#### What to do:
A complete transcription of the material, exact in every line, is what is wanted.

#### Extracted information:
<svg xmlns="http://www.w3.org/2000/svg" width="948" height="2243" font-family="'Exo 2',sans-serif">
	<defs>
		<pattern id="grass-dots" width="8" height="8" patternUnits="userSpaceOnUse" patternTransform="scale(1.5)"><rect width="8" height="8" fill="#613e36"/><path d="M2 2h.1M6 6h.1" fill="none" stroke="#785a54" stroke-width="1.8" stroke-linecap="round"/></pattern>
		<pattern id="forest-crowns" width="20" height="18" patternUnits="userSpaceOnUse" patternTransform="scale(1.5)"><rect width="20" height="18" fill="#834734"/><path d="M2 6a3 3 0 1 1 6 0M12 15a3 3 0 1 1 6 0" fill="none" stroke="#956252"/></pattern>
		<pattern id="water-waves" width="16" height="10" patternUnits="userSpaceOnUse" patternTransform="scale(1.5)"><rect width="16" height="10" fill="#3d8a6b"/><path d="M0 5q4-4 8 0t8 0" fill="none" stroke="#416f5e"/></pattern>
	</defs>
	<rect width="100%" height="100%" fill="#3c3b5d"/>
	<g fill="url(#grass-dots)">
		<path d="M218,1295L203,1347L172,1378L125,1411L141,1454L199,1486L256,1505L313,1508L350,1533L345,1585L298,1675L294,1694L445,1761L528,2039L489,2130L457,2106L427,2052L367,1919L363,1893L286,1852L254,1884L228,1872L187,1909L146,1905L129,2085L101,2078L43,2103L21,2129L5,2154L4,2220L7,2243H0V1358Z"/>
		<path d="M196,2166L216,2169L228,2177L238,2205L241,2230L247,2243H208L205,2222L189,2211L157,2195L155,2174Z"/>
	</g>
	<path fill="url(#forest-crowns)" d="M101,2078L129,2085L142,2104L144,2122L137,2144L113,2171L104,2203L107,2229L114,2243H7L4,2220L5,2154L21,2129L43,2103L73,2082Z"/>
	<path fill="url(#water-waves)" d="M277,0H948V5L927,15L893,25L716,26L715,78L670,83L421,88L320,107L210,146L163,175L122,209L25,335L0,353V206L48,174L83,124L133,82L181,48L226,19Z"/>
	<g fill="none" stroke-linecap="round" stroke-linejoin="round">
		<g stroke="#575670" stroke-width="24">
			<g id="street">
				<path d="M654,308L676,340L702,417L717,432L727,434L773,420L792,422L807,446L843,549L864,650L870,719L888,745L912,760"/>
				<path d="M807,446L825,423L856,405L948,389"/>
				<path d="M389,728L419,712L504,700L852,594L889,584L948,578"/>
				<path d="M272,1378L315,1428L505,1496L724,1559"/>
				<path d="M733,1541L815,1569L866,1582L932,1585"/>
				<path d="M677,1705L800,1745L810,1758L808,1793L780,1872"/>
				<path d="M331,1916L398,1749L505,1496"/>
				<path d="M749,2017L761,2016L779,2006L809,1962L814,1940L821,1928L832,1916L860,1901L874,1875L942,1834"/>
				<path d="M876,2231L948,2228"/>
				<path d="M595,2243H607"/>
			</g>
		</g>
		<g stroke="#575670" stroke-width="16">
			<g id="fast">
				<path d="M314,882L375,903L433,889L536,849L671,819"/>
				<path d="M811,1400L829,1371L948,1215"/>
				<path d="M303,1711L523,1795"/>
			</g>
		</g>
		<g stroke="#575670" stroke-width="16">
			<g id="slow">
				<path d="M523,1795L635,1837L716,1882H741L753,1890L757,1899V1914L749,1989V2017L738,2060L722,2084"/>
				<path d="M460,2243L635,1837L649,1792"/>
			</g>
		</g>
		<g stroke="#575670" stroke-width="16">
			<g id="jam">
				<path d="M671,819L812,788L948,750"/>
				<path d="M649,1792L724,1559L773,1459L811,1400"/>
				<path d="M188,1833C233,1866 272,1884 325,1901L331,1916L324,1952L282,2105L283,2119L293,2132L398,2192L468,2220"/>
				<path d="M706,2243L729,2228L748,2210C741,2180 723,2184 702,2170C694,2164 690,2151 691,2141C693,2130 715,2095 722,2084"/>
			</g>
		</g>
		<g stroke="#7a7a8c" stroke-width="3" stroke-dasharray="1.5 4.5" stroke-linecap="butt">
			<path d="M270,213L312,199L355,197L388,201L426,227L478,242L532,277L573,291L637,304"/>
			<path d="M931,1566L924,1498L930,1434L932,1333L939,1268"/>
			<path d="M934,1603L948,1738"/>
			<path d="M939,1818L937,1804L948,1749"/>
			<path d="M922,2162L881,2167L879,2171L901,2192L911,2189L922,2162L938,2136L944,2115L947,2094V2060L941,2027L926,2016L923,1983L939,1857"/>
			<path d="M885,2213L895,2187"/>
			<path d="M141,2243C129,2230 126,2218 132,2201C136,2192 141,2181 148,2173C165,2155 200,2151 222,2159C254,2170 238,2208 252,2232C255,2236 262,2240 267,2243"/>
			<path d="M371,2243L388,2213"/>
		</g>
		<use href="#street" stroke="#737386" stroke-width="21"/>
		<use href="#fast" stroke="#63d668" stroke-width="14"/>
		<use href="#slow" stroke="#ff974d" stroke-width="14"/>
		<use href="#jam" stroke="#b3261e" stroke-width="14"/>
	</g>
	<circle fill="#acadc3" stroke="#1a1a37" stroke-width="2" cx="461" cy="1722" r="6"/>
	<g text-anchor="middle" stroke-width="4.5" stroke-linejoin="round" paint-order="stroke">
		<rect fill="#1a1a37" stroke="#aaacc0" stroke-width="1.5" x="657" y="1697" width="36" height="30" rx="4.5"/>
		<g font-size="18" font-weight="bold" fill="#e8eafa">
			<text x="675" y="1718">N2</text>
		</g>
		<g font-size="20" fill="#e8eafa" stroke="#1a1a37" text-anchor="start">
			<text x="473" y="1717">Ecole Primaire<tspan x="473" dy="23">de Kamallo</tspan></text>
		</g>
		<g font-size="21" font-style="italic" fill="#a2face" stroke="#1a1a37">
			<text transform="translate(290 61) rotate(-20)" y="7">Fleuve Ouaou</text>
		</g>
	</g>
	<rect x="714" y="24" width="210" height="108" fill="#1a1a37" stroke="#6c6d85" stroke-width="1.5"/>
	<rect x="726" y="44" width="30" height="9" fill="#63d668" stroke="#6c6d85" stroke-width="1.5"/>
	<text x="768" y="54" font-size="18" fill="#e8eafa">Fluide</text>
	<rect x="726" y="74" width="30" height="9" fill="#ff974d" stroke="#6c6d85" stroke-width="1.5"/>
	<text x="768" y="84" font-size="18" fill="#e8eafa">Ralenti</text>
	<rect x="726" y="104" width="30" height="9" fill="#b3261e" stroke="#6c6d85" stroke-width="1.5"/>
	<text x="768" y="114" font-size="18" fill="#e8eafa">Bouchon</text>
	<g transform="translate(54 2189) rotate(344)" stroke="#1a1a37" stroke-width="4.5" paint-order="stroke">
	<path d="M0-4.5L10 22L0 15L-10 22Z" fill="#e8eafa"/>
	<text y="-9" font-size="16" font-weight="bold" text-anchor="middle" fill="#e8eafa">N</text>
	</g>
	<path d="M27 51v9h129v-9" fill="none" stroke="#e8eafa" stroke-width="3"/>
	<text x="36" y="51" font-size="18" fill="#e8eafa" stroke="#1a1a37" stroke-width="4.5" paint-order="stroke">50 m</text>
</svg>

#### Result of this task:
<svg xmlns="http://www.w3.org/2000/svg" width="948" height="2243" font-family="'Exo 2',sans-serif">
	<defs>
		<pattern id="grass-dots" width="8" height="8" patternUnits="userSpaceOnUse" patternTransform="scale(1.5)"><rect width="8" height="8" fill="#613e36"/><path d="M2 2h.1M6 6h.1" fill="none" stroke="#785a54" stroke-width="1.8" stroke-linecap="round"/></pattern>
		<pattern id="forest-crowns" width="20" height="18" patternUnits="userSpaceOnUse" patternTransform="scale(1.5)"><rect width="20" height="18" fill="#834734"/><path d="M2 6a3 3 0 1 1 6 0M12 15a3 3 0 1 1 6 0" fill="none" stroke="#956252"/></pattern>
		<pattern id="water-waves" width="16" height="10" patternUnits="userSpaceOnUse" patternTransform="scale(1.5)"><rect width="16" height="10" fill="#3d8a6b"/><path d="M0 5q4-4 8 0t8 0" fill="none" stroke="#416f5e"/></pattern>
	</defs>
	<rect width="100%" height="100%" fill="#3c3b5d"/>
	<g fill="url(#grass-dots)">
		<path d="M218,1295L203,1347L172,1378L125,1411L141,1454L199,1486L256,1505L313,1508L350,1533L345,1585L298,1675L294,1694L445,1761L528,2039L489,2130L457,2106L427,2052L367,1919L363,1893L286,1852L254,1884L228,1872L187,1909L146,1905L129,2085L101,2078L43,2103L21,2129L5,2154L4,2220L7,2243H0V1358Z"/>
		<path d="M196,2166L216,2169L228,2177L238,2205L241,2230L247,2243H208L205,2222L189,2211L157,2195L155,2174Z"/>
	</g>
	<path fill="url(#forest-crowns)" d="M101,2078L129,2085L142,2104L144,2122L137,2144L113,2171L104,2203L107,2229L114,2243H7L4,2220L5,2154L21,2129L43,2103L73,2082Z"/>
	<path fill="url(#water-waves)" d="M277,0H948V5L927,15L893,25L716,26L715,78L670,83L421,88L320,107L210,146L163,175L122,209L25,335L0,353V206L48,174L83,124L133,82L181,48L226,19Z"/>
	<g fill="none" stroke-linecap="round" stroke-linejoin="round">
		<g stroke="#575670" stroke-width="24">
			<g id="street">
				<path d="M654,308L676,340L702,417L717,432L727,434L773,420L792,422L807,446L843,549L864,650L870,719L888,745L912,760"/>
				<path d="M807,446L825,423L856,405L948,389"/>
				<path d="M389,728L419,712L504,700L852,594L889,584L948,578"/>
				<path d="M272,1378L315,1428L505,1496L724,1559"/>
				<path d="M733,1541L815,1569L866,1582L932,1585"/>
				<path d="M677,1705L800,1745L810,1758L808,1793L780,1872"/>
				<path d="M331,1916L398,1749L505,1496"/>
				<path d="M749,2017L761,2016L779,2006L809,1962L814,1940L821,1928L832,1916L860,1901L874,1875L942,1834"/>
				<path d="M876,2231L948,2228"/>
				<path d="M595,2243H607"/>
			</g>
		</g>
		<g stroke="#575670" stroke-width="16">
			<g id="fast">
				<path d="M314,882L375,903L433,889L536,849L671,819"/>
				<path d="M811,1400L829,1371L948,1215"/>
				<path d="M303,1711L523,1795"/>
			</g>
		</g>
		<g stroke="#575670" stroke-width="16">
			<g id="slow">
				<path d="M523,1795L635,1837L716,1882H741L753,1890L757,1899V1914L749,1989V2017L738,2060L722,2084"/>
				<path d="M460,2243L635,1837L649,1792"/>
			</g>
		</g>
		<g stroke="#575670" stroke-width="16">
			<g id="jam">
				<path d="M671,819L812,788L948,750"/>
				<path d="M649,1792L724,1559L773,1459L811,1400"/>
				<path d="M188,1833C233,1866 272,1884 325,1901L331,1916L324,1952L282,2105L283,2119L293,2132L398,2192L468,2220"/>
				<path d="M706,2243L729,2228L748,2210C741,2180 723,2184 702,2170C694,2164 690,2151 691,2141C693,2130 715,2095 722,2084"/>
			</g>
		</g>
		<g stroke="#7a7a8c" stroke-width="3" stroke-dasharray="1.5 4.5" stroke-linecap="butt">
			<path d="M270,213L312,199L355,197L388,201L426,227L478,242L532,277L573,291L637,304"/>
			<path d="M931,1566L924,1498L930,1434L932,1333L939,1268"/>
			<path d="M934,1603L948,1738"/>
			<path d="M939,1818L937,1804L948,1749"/>
			<path d="M922,2162L881,2167L879,2171L901,2192L911,2189L922,2162L938,2136L944,2115L947,2094V2060L941,2027L926,2016L923,1983L939,1857"/>
			<path d="M885,2213L895,2187"/>
			<path d="M141,2243C129,2230 126,2218 132,2201C136,2192 141,2181 148,2173C165,2155 200,2151 222,2159C254,2170 238,2208 252,2232C255,2236 262,2240 267,2243"/>
			<path d="M371,2243L388,2213"/>
		</g>
		<use href="#street" stroke="#737386" stroke-width="21"/>
		<use href="#fast" stroke="#63d668" stroke-width="14"/>
		<use href="#slow" stroke="#ff974d" stroke-width="14"/>
		<use href="#jam" stroke="#b3261e" stroke-width="14"/>
	</g>
	<circle fill="#acadc3" stroke="#1a1a37" stroke-width="2" cx="461" cy="1722" r="6"/>
	<g text-anchor="middle" stroke-width="4.5" stroke-linejoin="round" paint-order="stroke">
		<rect fill="#1a1a37" stroke="#aaacc0" stroke-width="1.5" x="657" y="1697" width="36" height="30" rx="4.5"/>
		<g font-size="18" font-weight="bold" fill="#e8eafa">
			<text x="675" y="1718">N2</text>
		</g>
		<g font-size="20" fill="#e8eafa" stroke="#1a1a37" text-anchor="start">
			<text x="473" y="1717">Ecole Primaire<tspan x="473" dy="23">de Kamallo</tspan></text>
		</g>
		<g font-size="21" font-style="italic" fill="#a2face" stroke="#1a1a37">
			<text transform="translate(290 61) rotate(-20)" y="7">Fleuve Ouaou</text>
		</g>
	</g>
	<rect x="714" y="24" width="210" height="108" fill="#1a1a37" stroke="#6c6d85" stroke-width="1.5"/>
	<rect x="726" y="44" width="30" height="9" fill="#63d668" stroke="#6c6d85" stroke-width="1.5"/>
	<text x="768" y="54" font-size="18" fill="#e8eafa">Fluide</text>
	<rect x="726" y="74" width="30" height="9" fill="#ff974d" stroke="#6c6d85" stroke-width="1.5"/>
	<text x="768" y="84" font-size="18" fill="#e8eafa">Ralenti</text>
	<rect x="726" y="104" width="30" height="9" fill="#b3261e" stroke="#6c6d85" stroke-width="1.5"/>
	<text x="768" y="114" font-size="18" fill="#e8eafa">Bouchon</text>
	<g transform="translate(54 2189) rotate(344)" stroke="#1a1a37" stroke-width="4.5" paint-order="stroke">
	<path d="M0-4.5L10 22L0 15L-10 22Z" fill="#e8eafa"/>
	<text y="-9" font-size="16" font-weight="bold" text-anchor="middle" fill="#e8eafa">N</text>
	</g>
	<path d="M27 51v9h129v-9" fill="none" stroke="#e8eafa" stroke-width="3"/>
	<text x="36" y="51" font-size="18" fill="#e8eafa" stroke="#1a1a37" stroke-width="4.5" paint-order="stroke">50 m</text>
</svg>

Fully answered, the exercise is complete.